The iOS documentation claims that each passcode attempt should take at least 80 milliseconds, which equals 12.5 guesses/second.

The Android documentaiton says it targets 25 milliseconds per attempt, which equals 40 guesses/second.

These rates assume that cracking tools can bypass the tools (Secure Enclave, etc.) that are used to protect the passcode.

In practice, the tools law enforcement use to crack a passcode are currently generally much slower than the rates in the iOS/Android documentation. The forensic tools that cops use (like GrayKey and Cellebrite) are generally slower. A 2025 LinkedIn post from a cop incidates a crack rate of 2.2 attempts/minute (595,000 attampts over 192 days) or 0.036 guesses/second.

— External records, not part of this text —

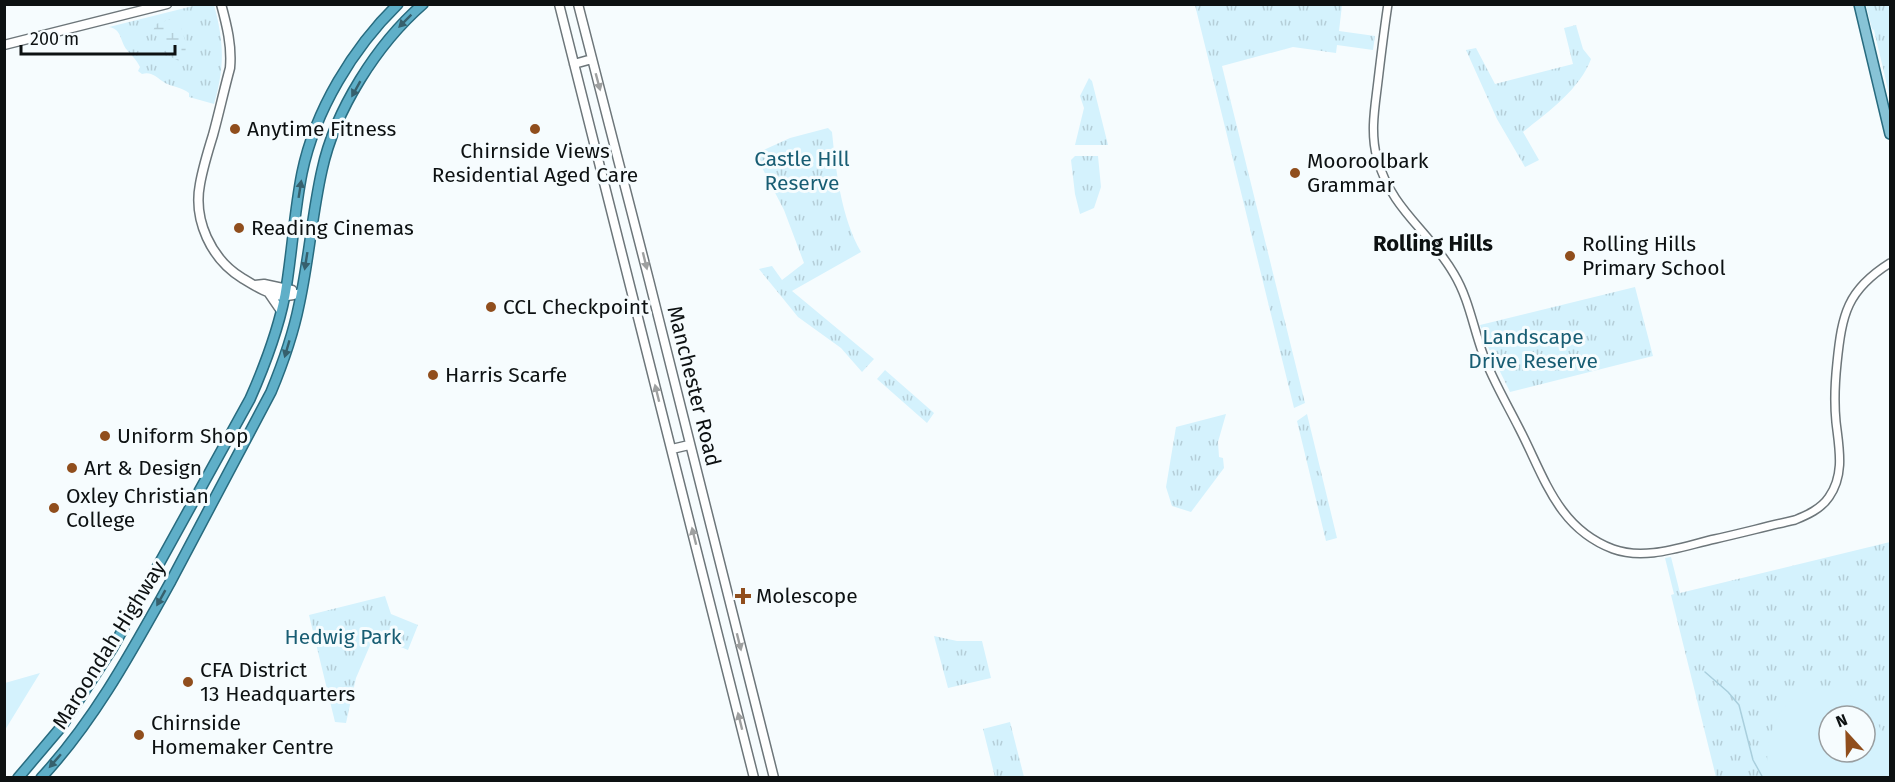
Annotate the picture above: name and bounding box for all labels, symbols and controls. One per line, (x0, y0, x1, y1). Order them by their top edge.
one-way arrow (398, 14, 412, 28)
scale bar (21, 18, 176, 56)
text: 200 m (30, 28, 79, 50)
one-way arrow (593, 73, 603, 91)
one-way arrow (351, 81, 361, 98)
place label: Anytime Fitness (247, 116, 396, 142)
marker: Anytime Fitness (228, 122, 242, 136)
marker: Chirnside Views Residential Aged Care (528, 122, 542, 136)
place label: Chirnside Views Residential Aged Care (432, 138, 638, 188)
park label: Castle Hill Reserve (754, 146, 850, 196)
place label: Mooroolbark Grammar (1307, 148, 1429, 198)
marker: Mooroolbark Grammar (1288, 166, 1302, 180)
one-way arrow (295, 180, 304, 199)
place label: Reading Cinemas (251, 215, 414, 241)
marker: Reading Cinemas (232, 221, 246, 235)
district label: Rolling Hills (1373, 230, 1493, 257)
place label: Rolling Hills Primary School (1582, 231, 1726, 281)
marker: Rolling Hills Primary School (1563, 249, 1577, 263)
one-way arrow (302, 252, 311, 271)
one-way arrow (640, 252, 650, 271)
place label: CCL Checkpoint (503, 294, 649, 320)
marker: CCL Checkpoint (484, 300, 498, 314)
street label: Manchester Road (661, 303, 727, 469)
park label: Landscape Drive Reserve (1468, 324, 1598, 374)
one-way arrow (282, 340, 292, 358)
place label: Harris Scarfe (445, 362, 567, 388)
marker: Harris Scarfe (426, 368, 440, 382)
one-way arrow (652, 384, 662, 402)
place label: Uniform Shop (117, 423, 248, 449)
marker: Uniform Shop (98, 429, 112, 443)
place label: Art & Design (84, 455, 202, 481)
marker: Art & Design (65, 461, 79, 475)
place label: Oxley Christian College (66, 483, 209, 533)
marker: Oxley Christian College (47, 501, 61, 515)
one-way arrow (688, 527, 698, 545)
street label: Maroondah Highway (47, 555, 172, 734)
place label: Molescope (756, 583, 858, 609)
marker: Molescope (734, 587, 752, 605)
one-way arrow (156, 590, 166, 607)
park label: Hedwig Park (284, 624, 402, 650)
one-way arrow (735, 633, 745, 651)
place label: CFA District 13 Headquarters (200, 657, 355, 707)
marker: CFA District 13 Headquarters (181, 675, 195, 689)
north arrow (1817, 704, 1877, 764)
place label: Chirnside Homemaker Centre (151, 710, 334, 760)
text: N (1833, 710, 1850, 731)
one-way arrow (734, 712, 744, 730)
marker: Chirnside Homemaker Centre (132, 728, 146, 742)
one-way arrow (49, 753, 62, 768)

We use 12.5 guesses/second as the default crack rate because it is a conservative middle-ground.

You can adjust the crack rate using the dropdown menu at the top of this page.

The observed cellebrite crack rate (from 2025 on an iPhone SE w/ A13 chip) is particularly interesting to me. Because it’s the most up-to-date information I’ve been able to find on actual crack rates. This of course assumes that the forensic device doesn’t have an exploit to just bypass the passcode all together.

(If anyone has info on crack rates that is more up to date, please let me know!)

I used this info to update the “avg time to crack” table on the page:

image1776×1490 354 KB

I also added a “how easy is your passcode to crack” feature. It uses my list of six-digit passcodes from the RockYou list combined with a list of all possible six-digit date formats (MMDDYY, etc). I wanted a place to refer people to test their passcode.

I don’t think it’s a good idea for anyone to ever trust a website like this, so I encourage folks to put in a code similar to theirs instead of their real code.

image1790×706 75.7 KB

I was literally checking the website again yesterday after a while - and pleasantly surprised with some new updates and improvements! Good job!